Existing error bounds for Kolmogorov–Arnold Networks (KANs) are loose, lack geometric distance awareness, and involve uncontrollable constants. Method: We propose the first distance-aware theoretical error bounding framework, extending Newton polynomial error analysis to arbitrary and nested spline compositions. Leveraging Lipschitz continuity assumptions and modeling error propagation through nested function composition, we derive a computable, tight upper bound with explicit geometric interpretation. Contribution/Results: Evaluated on laser-scanned sparse point cloud shape reconstruction, our bound tightly envelopes true obstacle contours—substantially outperforming Monte Carlo estimates in accuracy while maintaining high computational efficiency. The framework ensures both theoretical rigor and real-time applicability.

In this paper, we provide distance-aware error bounds for Kolmogorov Arnold Networks (KANs).

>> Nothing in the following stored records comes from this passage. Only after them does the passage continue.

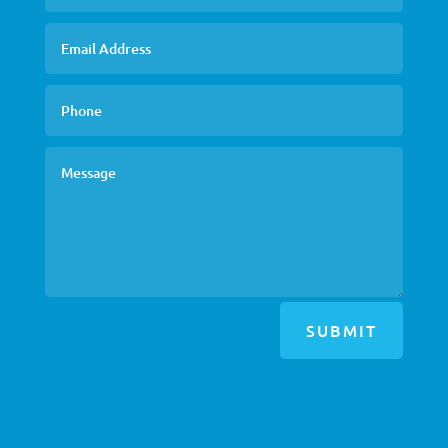
SUBMIT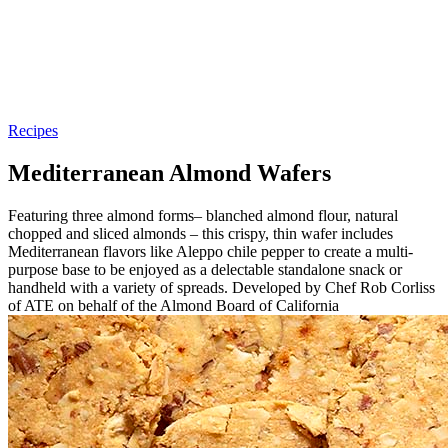
Recipes
Mediterranean Almond Wafers
Featuring three almond forms– blanched almond flour, natural
chopped and sliced almonds – this crispy, thin wafer includes
Mediterranean flavors like Aleppo chile pepper to create a multi-
purpose base to be enjoyed as a delectable standalone snack or
handheld with a variety of spreads. Developed by Chef Rob Corliss
of ATE on behalf of the Almond Board of California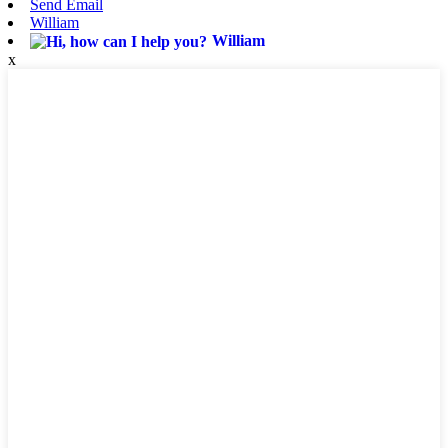
Send Email
William
William
x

We call our new error bounds estimator DAREK -- Distance Aware Error for Kolmogorov networks. Z. Liu et al. provide error bounds, which may be loose, lack distance-awareness, and are defined only up to an unknown constant of proportionality. We review the error bounds for Newton's polynomial, which is then generalized to an arbitrary spline, under Lipschitz continuity assumptions. We then extend these bounds to nested compositions of splines, arriving at error bounds for KANs. We evaluate our method by estimating an object's shape from sparse laser scan points. We use KAN to fit a smooth function to the scans and provide error bounds for the fit. We find that our method is faster than Monte Carlo approaches, and that our error bounds enclose the true obstacle shape reliably.